Während die neuen Minielektroautos versuchen, optisch möglichst harmlos, sympathisch oder sogar retro zu wirken, kommen die neuen E-bikes besonders verwegen und futuristisch daher. Das Shark-bike, ein überdachtes Liegerad mit Ladefläche und zuschaltbarem Elektroantrieb, mit dem man bis zu 25 km/h fahren kann, öffnet seine Türen seitlich nach oben, das gibt ihm die aufregende Silhouette eines Sportwagens mit Flügeltüren. Bislang existiert das Shark-bike nur als Prototyp, die Crowdfunding-kampagne steht jedoch bereits in den Startlöchern.
Ähnlich funktioniert das Podbike, das man bereits vorbestellen kann. Das ist ein vierrädriges E-bike mit einer wetterfesten Fahrerkabine. Es sieht aus wie ein Einer-bob, auch wenn man laut Website noch ein 22 Kilogramm schweres Kind mitnehmen könnte. In einem Imagefilm erzählt der Erfinder, dass sie ein Rad für Autofahrer erschaffen wollten, das selbst den überzeugtesten „Petrol Head“lieber zum Podbike greifen lässt. Besonders interessant in Zeiten, in denen man laufend der Gefahr von unangenehmen Aerosolen ausgesetzt sein könnte: Man kann einen Filter einsetzen, der die Luft in der Fahrerkabine reinigt. Für eine fitte Klientel eine attraktive Alternative zum Auto: Man bewegt sich selbst mit zugeschaltetem Elektroantrieb zumindest ein bisschen, man hat kein Parkplatzproblem, weil man das Podbike einfach auf seine Nase stellen kann – und für Kunden in kalten Regionen gibt es eine Heizung; in Spanien eine sehr starke Belüftung. Man kann sich also im wahrsten Sinne von seiner Umgebung abkapseln.
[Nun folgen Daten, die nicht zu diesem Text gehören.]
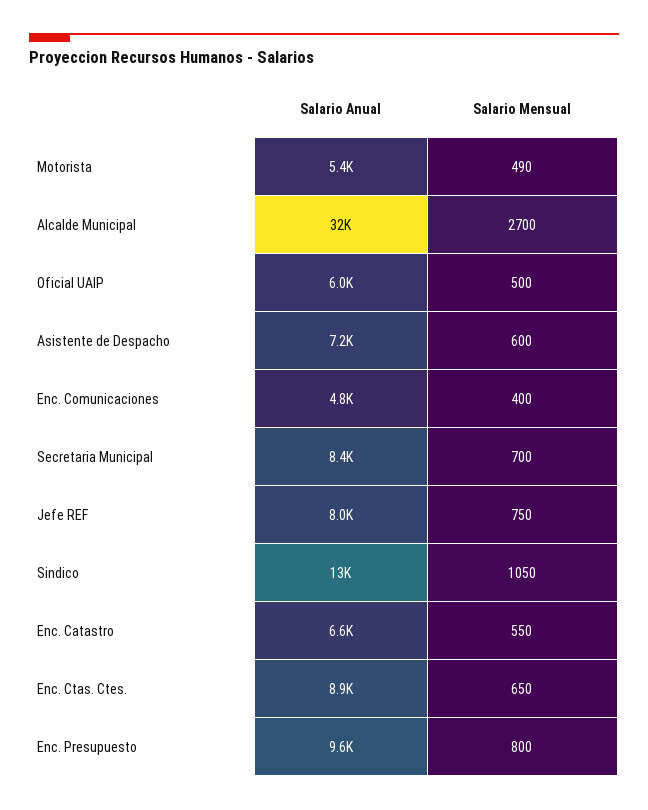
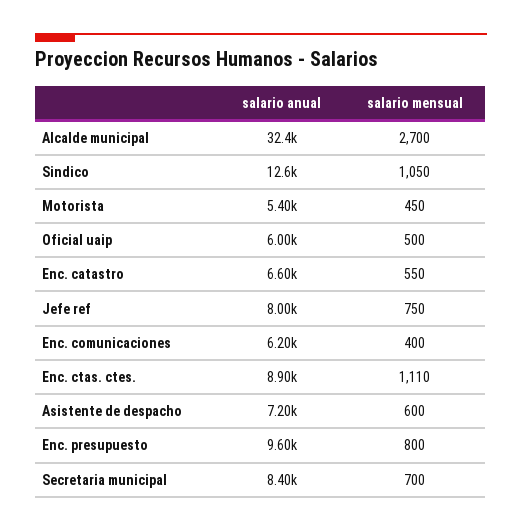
Salario Mensual, Motorista: 490 -> 450
Salario Anual, Enc. Comunicaciones: 4800 -> 6200
Salario Mensual, Enc. Ctas. Ctes.: 650 -> 1110

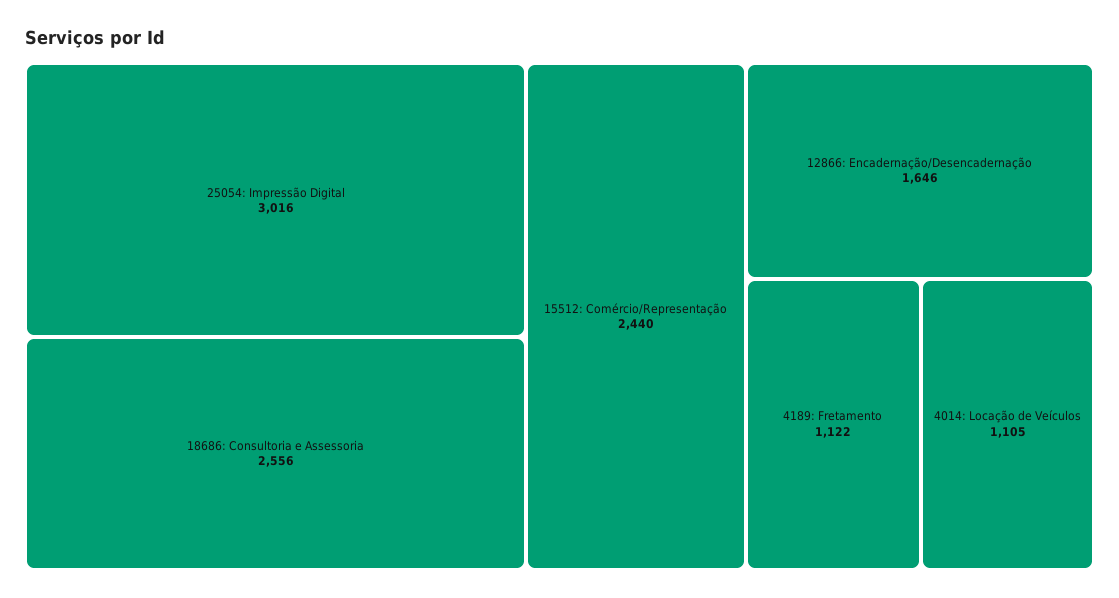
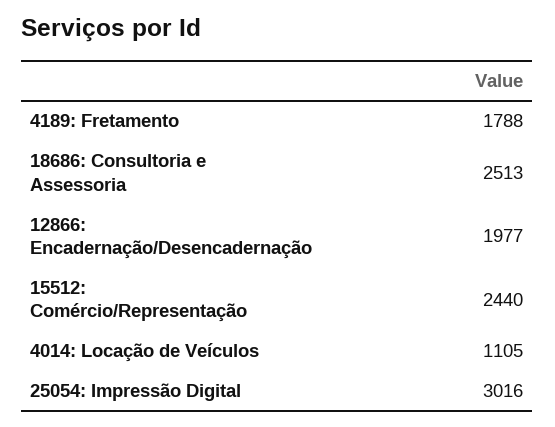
18686: Consultoria e Assessoria: 2556 -> 2513
12866: Encadernação/Desencadernação: 1646 -> 1977
4189: Fretamento: 1122 -> 1788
Man braucht dank der vier Räder etwas mehr Platz, aber wenn der Ausbau der Radwege weiter voranschreitet, könnte das Podbike auch im Winter ein realistisches Fortbewegungsmittel sein.
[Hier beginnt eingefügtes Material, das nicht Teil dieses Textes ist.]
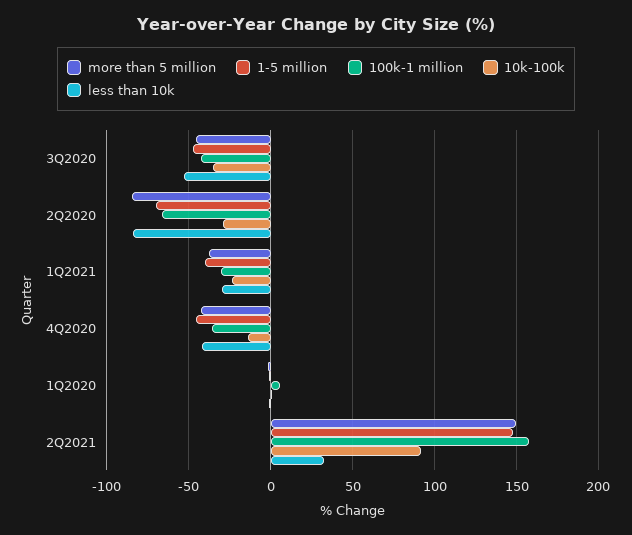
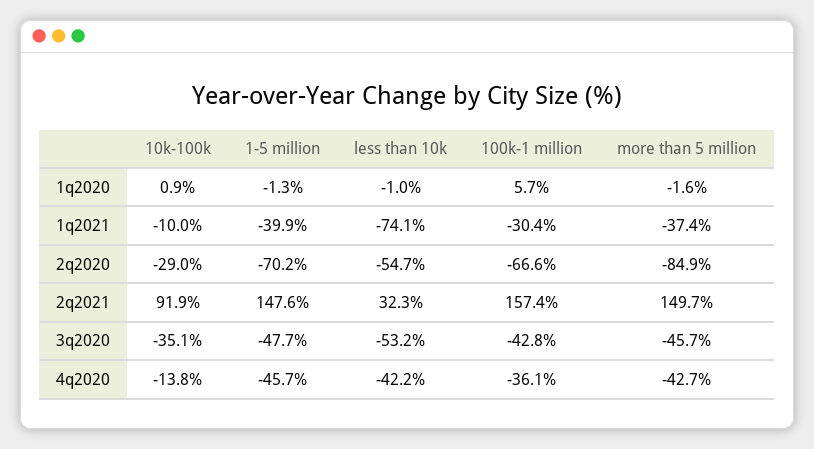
less than 10k, 2Q2020: -85 -> -54.7
10k-100k, 1Q2021: -25 -> -10
less than 10k, 1Q2021: -30 -> -74.1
Aber es geht nicht nur um Personen-, sondern auch um Lastentransport, der sauberer sein Ziel erreichen soll. Auch da gibt es erste Möglichkeiten: Bis zu 150 Kilogramm kann man auf die pedalbetriebene Version eines Kleinsttransporters, das EAV 2Cubed ecargo, packen. Bei diesem Lastenfahrrad hat man die Wahl zwischen einer offenen Ladefläche und einer geschlossenen Cargobox. Die Mischung aus eigener Körperkraft mit elektrischer Verstärkung wird hier als „biomechanisch“bezeichnet, was innerstädtisch wohl die Antriebskraft der Zukunft wird.
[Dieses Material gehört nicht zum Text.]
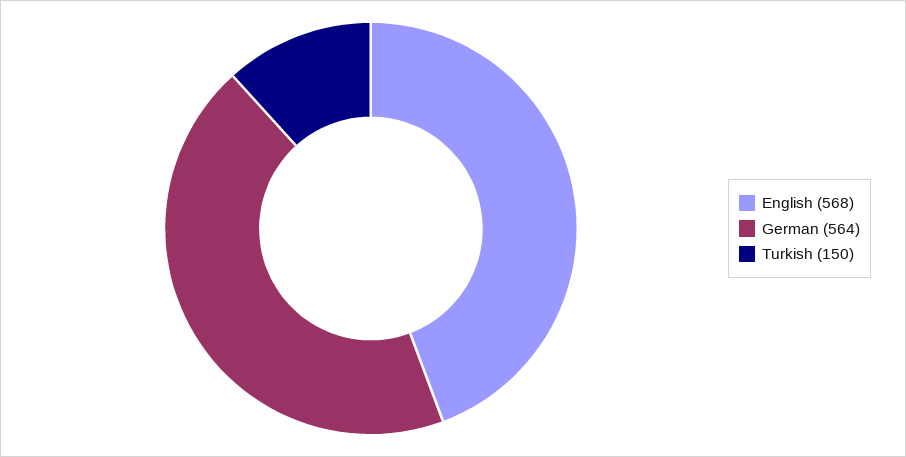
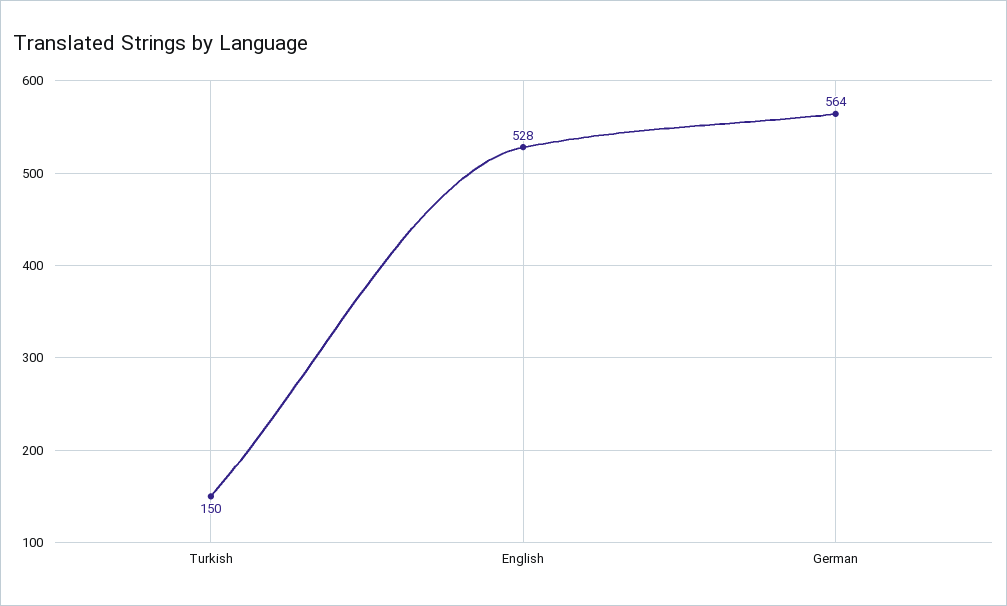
English: 568 -> 528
Der Fahrradhersteller Canyon hat die interessanteste und für die deutschen Behörden auch herausforderndste Chimäre gebaut. Ein Velomobil mit elektrischem Antrieb. Bis 25 km/h kann man damit auf dem Radweg unterwegs sein, aber auf Knopfdruck auch komplett zum Elektroantrieb wechseln, mit dem man bis 60 km/h fahren kann. Mit dem Bike von Canyon könnte man munter zwischen Radweg und Straße hin- und herwechseln. Wie man ein solches Mischwesen zulassen soll, überfordert anscheinend noch die deutschen Behörden. Auto oder Fahrrad – alles dazwischen kann man nicht kategorisieren und demnach nicht zulassen, geschweige denn versichern. So existiert bislang nur ein Exemplar aus dem 3D-drucker. Dabei wäre genau diese Mischung eine, die am ehesten den neuen, flexibleren Nutzungsgewohnheiten entspricht und so das Kräftemessen auf den Straßen maßgeblich, auch durch den beständigen Wechsel der Perspektive, positiv beeinflussen könnte.
Das durch die Digitalisierung und die Coronaerfahrungen immer weiter verbreitete Homeoffice wird dazu führen, dass weniger Menschen mit dem Auto zur Arbeit fahren müssen. Stauverursachende, übermüdete und genervte Büropendler würde es dann theoretisch viel seltener geben. Wenn dann auch noch Shark, Ami und Canyon die Straßen übernehmen, gäbe es sauberere Luft, mehr Sicherheit und bessere Stimmung. Die Frage, wie viel Platz man braucht und wie viel Platz einem zusteht, wird in Zukunft in allen Lebensbereichen radikaler gestellt. Auch auf der Straße. Die Antworten sehen vielversprechend aus.
Die Trennung zwischen Fahrrad und Auto löst sich in der Stadt in Zukunft zunehmend auf. Muskelkraft und elektrischer Antrieb ergänzen sich.